We are used to buying fresh fruit in the supermarket all year round, and that includes regional fruit. Apples naturally fall into this category. But that state of affairs isn’t really "natural" at all. In the past, you needed a cool cellar to be able to store fruit – and had to know which apple cultivars were “storage varieties” and kept well. These days, science can determine both the right moment for the harvest, and the individual varieties’ different storage requirements. Thanks to sophisticated climate control technology, individual varieties can be kept in a storage facility with a "controlled atmosphere" and remain fresh and crisp until the next harvest. "Controlled atmosphere" in this case means that the oxygen content is reduced to 1.4 percent in these completely airtight storage rooms.

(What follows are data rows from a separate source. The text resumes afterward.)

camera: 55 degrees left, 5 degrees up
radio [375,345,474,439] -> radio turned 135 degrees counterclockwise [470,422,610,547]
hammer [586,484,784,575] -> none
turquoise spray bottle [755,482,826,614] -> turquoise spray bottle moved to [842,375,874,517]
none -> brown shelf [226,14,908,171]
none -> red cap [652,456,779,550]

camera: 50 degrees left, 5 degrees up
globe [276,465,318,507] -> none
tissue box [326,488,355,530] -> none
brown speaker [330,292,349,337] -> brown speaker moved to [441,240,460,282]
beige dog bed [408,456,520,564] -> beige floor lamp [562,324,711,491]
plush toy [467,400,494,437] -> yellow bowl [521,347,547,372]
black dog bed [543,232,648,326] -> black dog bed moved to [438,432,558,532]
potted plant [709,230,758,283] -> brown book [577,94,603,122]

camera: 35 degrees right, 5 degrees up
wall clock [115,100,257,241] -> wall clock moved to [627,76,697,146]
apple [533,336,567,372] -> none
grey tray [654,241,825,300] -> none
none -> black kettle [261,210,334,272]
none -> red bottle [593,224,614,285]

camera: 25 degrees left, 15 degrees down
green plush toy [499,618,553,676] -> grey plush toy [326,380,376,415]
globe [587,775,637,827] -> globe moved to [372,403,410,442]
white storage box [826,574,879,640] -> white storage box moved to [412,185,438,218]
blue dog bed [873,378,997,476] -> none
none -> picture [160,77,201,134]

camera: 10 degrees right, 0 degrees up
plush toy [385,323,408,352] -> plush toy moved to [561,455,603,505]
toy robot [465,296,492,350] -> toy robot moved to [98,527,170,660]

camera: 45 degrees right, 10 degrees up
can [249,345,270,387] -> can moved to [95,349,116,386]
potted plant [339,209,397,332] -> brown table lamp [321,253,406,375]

The fruit enters what you might call a state of "hibernation", and the ripening process comes to a halt.
That’s today's high-tech method of preservation. But the oldest method is dehydration – drying. For centuries, dried fruit served both as an everyday food and as a festive treat. In autumn, thousands of slices of apples and pears were dried in local ovens to preserve them. They were stored in special little fabric bags in a well-ventilated loft, or in chests known as "Hutzeltruhen" in a cool pantry.
There are dozens of regional recipes for fruit bread – which has a range of names, depending on the area. Known as Kletzn in Bavaria and Austria, Hutze or Hutzle in Alemannic, and Dörrbirne in High German, dried pears are the key ingredient in many high-calorie treats. These include Birrebrot or Birrewecke, which are often eaten at Christmas time. Dried apples were generally stewed to make compote.